[Body or hand keypoint data]
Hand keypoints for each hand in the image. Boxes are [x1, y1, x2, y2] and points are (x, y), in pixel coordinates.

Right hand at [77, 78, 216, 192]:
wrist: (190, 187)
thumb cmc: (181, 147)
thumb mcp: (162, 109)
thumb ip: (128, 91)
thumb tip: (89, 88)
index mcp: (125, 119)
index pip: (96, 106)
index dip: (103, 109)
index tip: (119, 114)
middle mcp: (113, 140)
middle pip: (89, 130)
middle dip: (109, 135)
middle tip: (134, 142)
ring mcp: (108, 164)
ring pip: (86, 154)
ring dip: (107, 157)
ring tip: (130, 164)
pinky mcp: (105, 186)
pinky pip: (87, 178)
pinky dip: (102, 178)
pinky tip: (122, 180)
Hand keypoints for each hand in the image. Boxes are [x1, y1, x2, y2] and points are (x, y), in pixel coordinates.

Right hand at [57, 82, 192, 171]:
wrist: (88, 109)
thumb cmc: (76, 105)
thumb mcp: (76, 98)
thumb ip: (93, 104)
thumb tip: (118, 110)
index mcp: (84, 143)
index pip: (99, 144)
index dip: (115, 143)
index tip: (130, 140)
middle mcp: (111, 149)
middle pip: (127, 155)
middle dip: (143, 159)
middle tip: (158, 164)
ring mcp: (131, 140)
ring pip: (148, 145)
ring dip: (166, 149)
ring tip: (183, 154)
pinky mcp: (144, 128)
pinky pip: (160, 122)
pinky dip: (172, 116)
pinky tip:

▶ What to produce:
Give back all of the records exactly as they were provided above.

▶ Solution below:
Hand keypoints for each hand in the image. Boxes are [x1, y1, x2, y2] and points are (x, y), in pixel coordinates.

Right hand at [77, 78, 216, 192]:
wrist: (190, 187)
thumb cmc: (181, 147)
thumb mcp: (162, 109)
thumb ip: (128, 91)
thumb tip: (89, 88)
index mcp: (125, 119)
index pip: (96, 106)
index dip: (103, 109)
index tip: (119, 114)
middle mcp: (113, 140)
middle pip: (89, 130)
middle dip: (109, 135)
middle tip: (134, 142)
ring mcp: (108, 164)
ring pip: (86, 154)
ring dip: (107, 157)
ring tip: (130, 164)
pinky mcp: (105, 186)
pinky pip: (87, 178)
pinky dip: (102, 178)
pinky tip: (122, 180)
Hand keypoints for each hand in the image. Boxes are [x1, y1, x2, y2] and points are (x, y), in pixel coordinates.

Right hand at [57, 82, 192, 171]:
wrist: (88, 109)
thumb cmc: (76, 105)
thumb mcp: (76, 98)
thumb ip: (93, 104)
thumb tip: (118, 110)
index mcp: (84, 143)
index pip: (99, 144)
index dip: (115, 143)
index tip: (130, 140)
middle mcp: (111, 149)
middle pip: (127, 155)
middle dip: (143, 159)
middle tip: (158, 164)
ring mcp: (131, 140)
ring pip: (148, 145)
ring dip: (166, 149)
ring tip: (183, 154)
pinky mcp: (144, 128)
pinky pip: (160, 122)
pinky dip: (172, 116)
pinky tip:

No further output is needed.